In their black robes and mortarboard hats, interspersed with the golden scrolls and golden tassels of the Phi Beta Kappa honor society, the 1,200 members of Erie Community College's Class of 2003 entered Kleinhans Music Hall Wednesday evening in a procession that lasted 10 minutes.
"I now declare the 55th commencement to be in session," college president William J. Mariani declared after they found their seats. "Are you ready?"
The graduates answered with a resounding "Yeah!"
After the National Anthem, in which student Joseph Thurston drew cheers for his sustained high note on the word "wave," and selections by the crimson-robed ECC City Choir, Mariani introduced noted guests.
There was Amherst Council Member Richard A. Wojtowicz, Buffalo City Council President James W. Pitts, University Council Member Betty Jean Grant and County Legislators David Dale and Elise Cusack.
Cusack, who heads the Enrichment Committee, which works with ECC, delivered opening remarks in place of County Executive Joel A. Giambra, whose name was in the program.

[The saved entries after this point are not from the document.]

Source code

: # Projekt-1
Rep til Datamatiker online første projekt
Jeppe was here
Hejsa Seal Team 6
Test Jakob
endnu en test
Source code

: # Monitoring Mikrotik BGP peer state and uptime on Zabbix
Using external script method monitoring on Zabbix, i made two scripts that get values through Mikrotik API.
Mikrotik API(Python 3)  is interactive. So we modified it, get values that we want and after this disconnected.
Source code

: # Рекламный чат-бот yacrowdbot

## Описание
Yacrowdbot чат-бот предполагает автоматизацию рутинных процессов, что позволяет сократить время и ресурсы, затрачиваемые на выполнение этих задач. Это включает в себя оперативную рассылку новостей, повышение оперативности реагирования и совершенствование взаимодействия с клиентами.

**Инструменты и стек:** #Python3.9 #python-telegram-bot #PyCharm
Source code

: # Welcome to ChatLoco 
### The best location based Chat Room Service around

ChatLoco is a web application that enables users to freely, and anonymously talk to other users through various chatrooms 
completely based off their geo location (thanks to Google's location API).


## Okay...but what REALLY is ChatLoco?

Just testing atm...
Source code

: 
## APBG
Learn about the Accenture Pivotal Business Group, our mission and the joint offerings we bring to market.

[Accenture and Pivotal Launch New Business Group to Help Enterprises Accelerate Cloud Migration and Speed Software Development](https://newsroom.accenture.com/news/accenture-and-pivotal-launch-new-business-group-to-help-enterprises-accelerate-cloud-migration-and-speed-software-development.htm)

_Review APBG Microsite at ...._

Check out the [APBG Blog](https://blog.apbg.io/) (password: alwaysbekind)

Mariani then introduced three outstanding students and presented them with certificates and medallions.
The SUNY Chancellor Award for Students went to Michelle Kadell, a mother of three and student government officer, who maintained a 3.88 average in the medical assistant program at ECC-North, and DeMar McClain, an Operation Desert Storm veteran who has won numerous awards and maintained a 3.6 average in the social science program at ECC-City.
Thomas R. Allen Jr., who had a perfect 4.0 average while studying to be a radiation therapist and who plans to study next year at the University of North Carolina, was given the President's Medal and received a standing ovation after Mariani noted that he had made a full recovery from multiple brain tumors.
Student government president David Wagner passed along the wisdom of one of his office associates: "Don't concern yourself with what others think -- just do the damn thing."
Wagner also introduced the featured speaker, Margaret Sullivan, editor and vice president of The Buffalo News, who highlighted her advice -- "Never stop learning" -- by turning it into a repeated audience response from the graduates.
Taking a show of hands from the graduates as to how many recently used a cell phone (almost all of them), the Internet (nearly as many), read a newspaper (a wide majority) and used the library (less than half), Sullivan also encouraged them to get library cards.
"The cell phone and the Internet are wonderful," she said, "but they're no replacement, in my opinion, for the power of the printed word."